**Extracted page text data:**

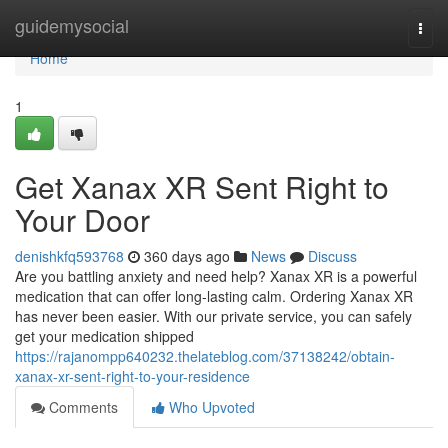
Home
guidemysocial
Togg
navi
Home
1
Get Xanax XR Sent Right to
Your Door
denishkfq593768
360 days ago
News
Discuss
Are you battling anxiety and need help? Xanax XR is a powerful
medication that can offer long-lasting calm. Ordering Xanax XR
has never been easier. With our private service, you can safely
get your medication shipped
https://rajanompp640232.thelateblog.com/37138242/obtain-
xanax-xr-sent-right-to-your-residence
Comments
Who Upvoted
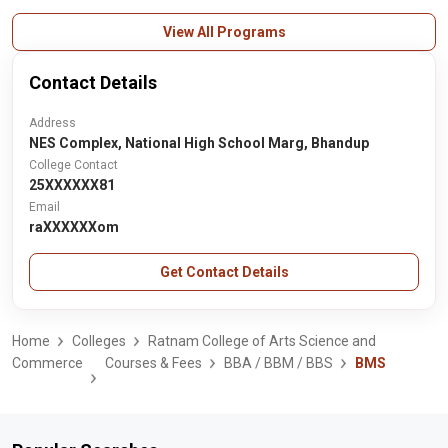
View All Programs
Contact Details
Address
NES Complex, National High School Marg, Bhandup
College Contact
25XXXXXX81
Email
raXXXXXXom
Get Contact Details
Home
Colleges
Ratnam College of Arts Science and
Commerce
Courses & Fees
BBA / BBM / BBS
BMS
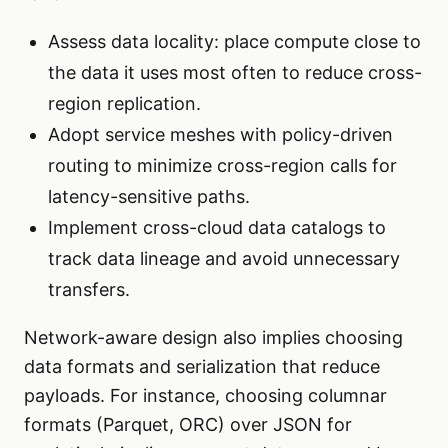
Assess data locality: place compute close to
the data it uses most often to reduce cross-
region replication.
Adopt service meshes with policy-driven
routing to minimize cross-region calls for
latency-sensitive paths.
Implement cross-cloud data catalogs to
track data lineage and avoid unnecessary
transfers.
Network-aware design also implies choosing
data formats and serialization that reduce
payloads. For instance, choosing columnar
formats (Parquet, ORC) over JSON for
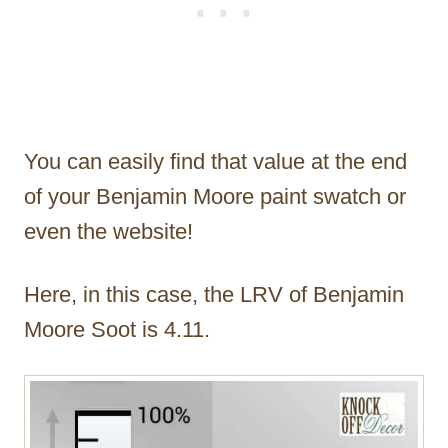
You can easily find that value at the end
of your Benjamin Moore paint swatch or
even the website!
Here, in this case, the LRV of Benjamin
Moore Soot is 4.11.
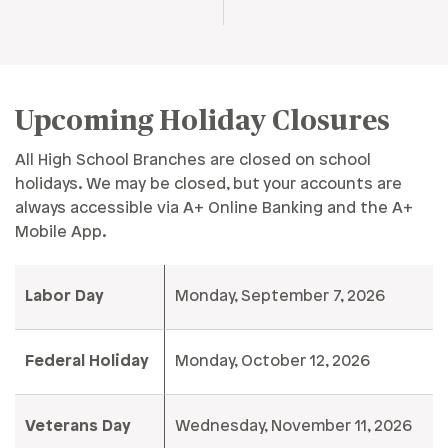
Upcoming Holiday Closures
All High School Branches are closed on school
holidays. We may be closed, but your accounts are
always accessible via A+ Online Banking and the A+
Mobile App.
Labor Day
Monday, September 7, 2026
Federal Holiday
Monday, October 12, 2026
Veterans Day
Wednesday, November 11, 2026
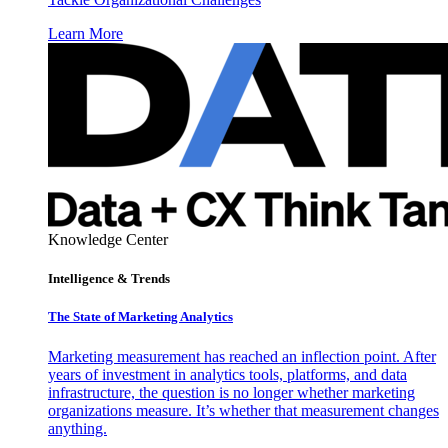
Learn More
Knowledge Center
Intelligence & Trends
The State of Marketing Analytics
Marketing measurement has reached an inflection point. After
years of investment in analytics tools, platforms, and data
infrastructure, the question is no longer whether marketing
organizations measure. It’s whether that measurement changes
anything.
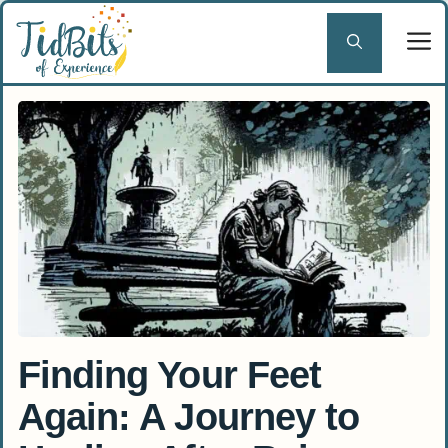
Skip
to
content
Finding Your Feet
Again: A Journey to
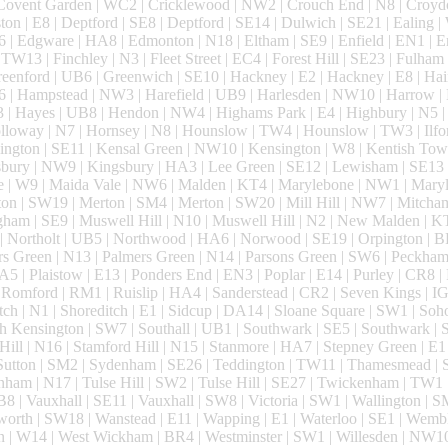
 Covent Garden | WC2 | Cricklewood | NW2 | Crouch End | N8 | Croyd
 | E8 | Deptford | SE8 | Deptford | SE14 | Dulwich | SE21 | Ealing | W
6 | Edgware | HA8 | Edmonton | N18 | Eltham | SE9 | Enfield | EN1 | E
TW13 | Finchley | N3 | Fleet Street | EC4 | Forest Hill | SE23 | Fulham
enford | UB6 | Greenwich | SE10 | Hackney | E2 | Hackney | E8 | Hai
| Hampstead | NW3 | Harefield | UB9 | Harlesden | NW10 | Harrow |
 | Hayes | UB8 | Hendon | NW4 | Highams Park | E4 | Highbury | N5 |
loway | N7 | Hornsey | N8 | Hounslow | TW4 | Hounslow | TW3 | Ilford
ington | SE11 | Kensal Green | NW10 | Kensington | W8 | Kentish Tow
bury | NW9 | Kingsbury | HA3 | Lee Green | SE12 | Lewisham | SE13 
e | W9 | Maida Vale | NW6 | Malden | KT4 | Marylebone | NW1 | Mar
ton | SW19 | Merton | SM4 | Merton | SW20 | Mill Hill | NW7 | Mitcha
ham | SE9 | Muswell Hill | N10 | Muswell Hill | N2 | New Malden | K
| Northolt | UB5 | Northwood | HA6 | Norwood | SE19 | Orpington | B
s Green | N13 | Palmers Green | N14 | Parsons Green | SW6 | Peckham 
A5 | Plaistow | E13 | Ponders End | EN3 | Poplar | E14 | Purley | CR8 
omford | RM1 | Ruislip | HA4 | Sanderstead | CR2 | Seven Kings | IG
tch | N1 | Shoreditch | E1 | Sidcup | DA14 | Sloane Square | SW1 | Soh
 Kensington | SW7 | Southall | UB1 | Southwark | SE5 | Southwark |
 Hill | N16 | Stamford Hill | N15 | Stanmore | HA7 | Stepney Green | E1 
 Sutton | SM2 | Sydenham | SE26 | Teddington | TW11 | Thamesmead |
nham | N17 | Tulse Hill | SW2 | Tulse Hill | SE27 | Twickenham | TW1
B8 | Vauxhall | SE11 | Vauxhall | SW8 | Victoria | SW1 | Wallington | 
orth | SW18 | Wanstead | E11 | Wapping | E1 | Waterloo | SE1 | Wembl
 | W14 | West Wickham | BR4 | Westminster | SW1 | Willesden | NW1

**Task description:** Do not include images; quote all of the entries above exactly.

**Task result:**
Home
guidemysocial
Togg
navi
Home
1
Get Xanax XR Sent Right to
Your Door
denishkfq593768
360 days ago
News
Discuss
Are you battling anxiety and need help? Xanax XR is a powerful
medication that can offer long-lasting calm. Ordering Xanax XR
has never been easier. With our private service, you can safely
get your medication shipped
https://rajanompp640232.thelateblog.com/37138242/obtain-
xanax-xr-sent-right-to-your-residence
Comments
Who Upvoted
View All Programs
Contact Details
Address
NES Complex, National High School Marg, Bhandup
College Contact
25XXXXXX81
Email
raXXXXXXom
Get Contact Details
Home
Colleges
Ratnam College of Arts Science and
Commerce
Courses & Fees
BBA / BBM / BBS
BMS
Assess data locality: place compute close to
the data it uses most often to reduce cross-
region replication.
Adopt service meshes with policy-driven
routing to minimize cross-region calls for
latency-sensitive paths.
Implement cross-cloud data catalogs to
track data lineage and avoid unnecessary
transfers.
Network-aware design also implies choosing
data formats and serialization that reduce
payloads. For instance, choosing columnar
formats (Parquet, ORC) over JSON for
You can easily find that value at the end
of your Benjamin Moore paint swatch or
even the website!
Here, in this case, the LRV of Benjamin
Moore Soot is 4.11.
Upcoming Holiday Closures
All High School Branches are closed on school
holidays. We may be closed, but your accounts are
always accessible via A+ Online Banking and the A+
Mobile App.
Labor Day
Monday, September 7, 2026
Federal Holiday
Monday, October 12, 2026
Veterans Day
Wednesday, November 11, 2026
Learn More
Knowledge Center
Intelligence & Trends
The State of Marketing Analytics
Marketing measurement has reached an inflection point. After
years of investment in analytics tools, platforms, and data
infrastructure, the question is no longer whether marketing
organizations measure. It’s whether that measurement changes
anything.
Skip
to
content
Finding Your Feet
Again: A Journey to
 Covent Garden | WC2 | Cricklewood | NW2 | Crouch End | N8 | Croyd
 | E8 | Deptford | SE8 | Deptford | SE14 | Dulwich | SE21 | Ealing | W
6 | Edgware | HA8 | Edmonton | N18 | Eltham | SE9 | Enfield | EN1 | E
TW13 | Finchley | N3 | Fleet Street | EC4 | Forest Hill | SE23 | Fulham
enford | UB6 | Greenwich | SE10 | Hackney | E2 | Hackney | E8 | Hai
| Hampstead | NW3 | Harefield | UB9 | Harlesden | NW10 | Harrow |
 | Hayes | UB8 | Hendon | NW4 | Highams Park | E4 | Highbury | N5 |
loway | N7 | Hornsey | N8 | Hounslow | TW4 | Hounslow | TW3 | Ilford
ington | SE11 | Kensal Green | NW10 | Kensington | W8 | Kentish Tow
bury | NW9 | Kingsbury | HA3 | Lee Green | SE12 | Lewisham | SE13 
e | W9 | Maida Vale | NW6 | Malden | KT4 | Marylebone | NW1 | Mar
ton | SW19 | Merton | SM4 | Merton | SW20 | Mill Hill | NW7 | Mitcha
ham | SE9 | Muswell Hill | N10 | Muswell Hill | N2 | New Malden | K
| Northolt | UB5 | Northwood | HA6 | Norwood | SE19 | Orpington | B
s Green | N13 | Palmers Green | N14 | Parsons Green | SW6 | Peckham 
A5 | Plaistow | E13 | Ponders End | EN3 | Poplar | E14 | Purley | CR8 
omford | RM1 | Ruislip | HA4 | Sanderstead | CR2 | Seven Kings | IG
tch | N1 | Shoreditch | E1 | Sidcup | DA14 | Sloane Square | SW1 | Soh
 Kensington | SW7 | Southall | UB1 | Southwark | SE5 | Southwark |
 Hill | N16 | Stamford Hill | N15 | Stanmore | HA7 | Stepney Green | E1 
 Sutton | SM2 | Sydenham | SE26 | Teddington | TW11 | Thamesmead |
nham | N17 | Tulse Hill | SW2 | Tulse Hill | SE27 | Twickenham | TW1
B8 | Vauxhall | SE11 | Vauxhall | SW8 | Victoria | SW1 | Wallington | 
orth | SW18 | Wanstead | E11 | Wapping | E1 | Waterloo | SE1 | Wembl
 | W14 | West Wickham | BR4 | Westminster | SW1 | Willesden | NW1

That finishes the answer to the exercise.